Julie Fair, Director of California Headwaters Conservation for the nonprofit American Rivers, is thrilled at California’s change of heart on beavers. “It’s going to be awesome,” she says. “It’s a super fundamental change.”

Fair is helping to lead the charge to restore meadows in Sierra Nevada watersheds, which provide much of California’s drinking water in the form of snowmelt. Beavers could be key to this effort. About half of these high elevation meadows are degraded by historical grazing, roads, and stream channelization. Beaver dams slow stream flows and reconnect them with meadows.

This beaver dam in a Sierra Nevada meadow was presumably built by descendants of beavers reintroduced by the state in the 1900s. Photo by American Rivers.

Healthy meadows are a priority because they are biodiversity hotspots that attract an abundance of wildlife, and they serve as natural reservoirs. Meadows spread and slow snowmelt, soaking it up like sponges and releasing it gradually. Meadow restoration will likely become even more vital as the world warms, shrinking the snowpack and making it more critical to pace the release of snowmelt over the dry season.
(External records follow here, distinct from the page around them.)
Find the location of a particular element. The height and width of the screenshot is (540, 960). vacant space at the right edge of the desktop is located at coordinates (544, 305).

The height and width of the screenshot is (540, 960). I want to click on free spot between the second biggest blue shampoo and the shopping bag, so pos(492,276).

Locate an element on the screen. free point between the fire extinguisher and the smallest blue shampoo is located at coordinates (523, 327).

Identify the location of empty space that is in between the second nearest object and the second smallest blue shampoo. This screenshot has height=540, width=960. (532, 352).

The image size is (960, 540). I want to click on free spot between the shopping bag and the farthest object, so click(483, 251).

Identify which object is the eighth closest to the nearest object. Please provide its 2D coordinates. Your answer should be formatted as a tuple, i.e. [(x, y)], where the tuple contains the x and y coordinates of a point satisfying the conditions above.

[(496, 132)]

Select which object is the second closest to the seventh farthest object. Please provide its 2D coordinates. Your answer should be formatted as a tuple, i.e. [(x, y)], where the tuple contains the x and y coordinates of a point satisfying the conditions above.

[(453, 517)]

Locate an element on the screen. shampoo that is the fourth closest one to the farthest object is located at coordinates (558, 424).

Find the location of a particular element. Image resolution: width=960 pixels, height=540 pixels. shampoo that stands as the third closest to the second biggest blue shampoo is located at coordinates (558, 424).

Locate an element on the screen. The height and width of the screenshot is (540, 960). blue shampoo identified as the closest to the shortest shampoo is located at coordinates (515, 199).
“They’re a pretty important form of alternative water storage in the upper watershed,” Fair says.

Fair, like DeBloois, envisions installing beaver dam analogs (BDAs) before reintroducing beavers in some cases. Many streams in Sierra Nevada meadows are so deeply eroded, or incised, that the water runs too fast. “Incised channels are high energy,” she says. “The flow is concentrated and blows out beaver dams.”

Installing BDAs ahead of time will provide beavers a foothold in degraded habitats. “BDAs will give them something to build off of so they can make dams that last,” Fair says, adding that beavers also have the advantage of contributing “long term dam maintenance.”

Colorado River headwaters

Beavers could also be key to restoring meadows in headwaters of the Colorado River, which begins in the Rocky Mountains and is a major source of drinking water for Southern California. “They can help us recreate meadows faster than we can do it artificially,” says Felicia Marcus, a former California State Water Resources Control Board chair who is now a fellow at Stanford University’s Water in the West Program. “The more meadows the better.”
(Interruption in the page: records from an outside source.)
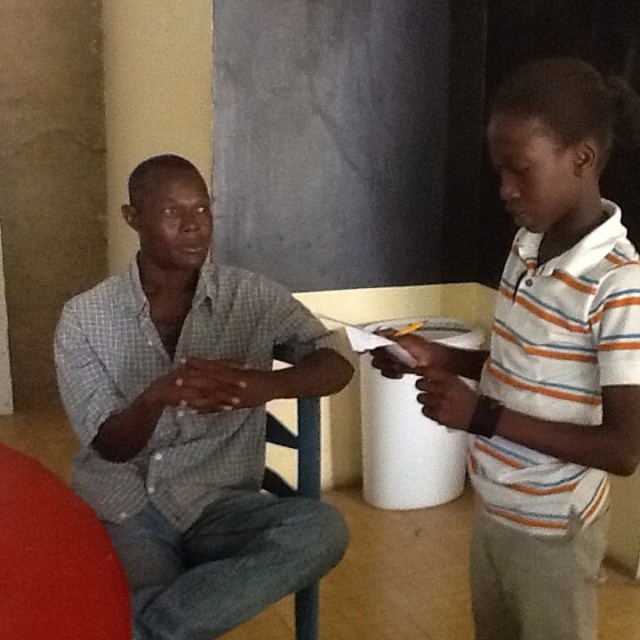
Question: Considering the relative positions of checkered fabric shirt at left and white striped shirt at right in the image provided, where is checkered fabric shirt at left located with respect to white striped shirt at right?

Choices:
 (A) above
 (B) below

Answer: (B)

Question: Does checkered fabric shirt at left have a lesser width compared to white striped shirt at right?

Choices:
 (A) yes
 (B) no

Answer: (B)

Question: Which point appears closest to the camera in this image?

Choices:
 (A) (541, 237)
 (B) (230, 381)

Answer: (A)

Question: Can you confirm if checkered fabric shirt at left is positioned above white striped shirt at right?

Choices:
 (A) yes
 (B) no

Answer: (B)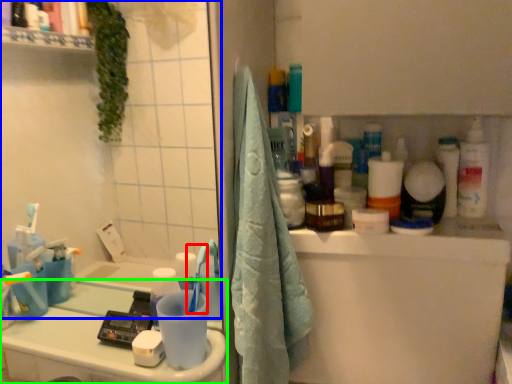
Question: Estimate the real-world distances between objects in this image. Which object is farther from toothbrush (highlighted by a red box), mirror (highlighted by a blue box) or counter top (highlighted by a green box)?

Choices:
 (A) mirror
 (B) counter top

Answer: (A)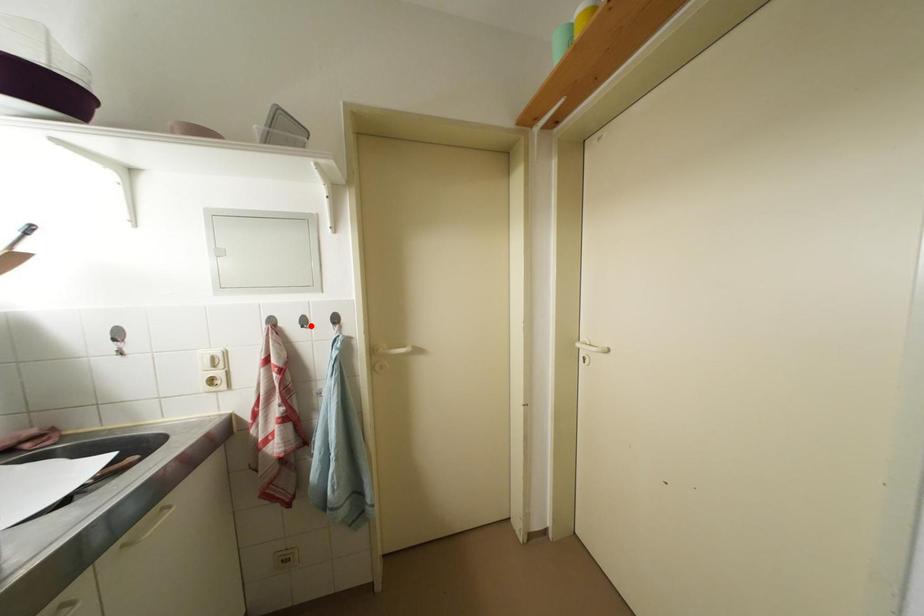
The Rocky Mountains have even more potential for meadow revitalization than the Sierra Nevada due to differences in terrain. “The Sierra are steep with small but important spots of meadows, while the Rockies have massive sweeps of meadows,” Marcus explains. “The scale for restoration is astonishing, it’s a huge opportunity to slow down and store water.”

“Beavers are the ultimate nature based solution,” she continues. “They do all the work—it’s free help.”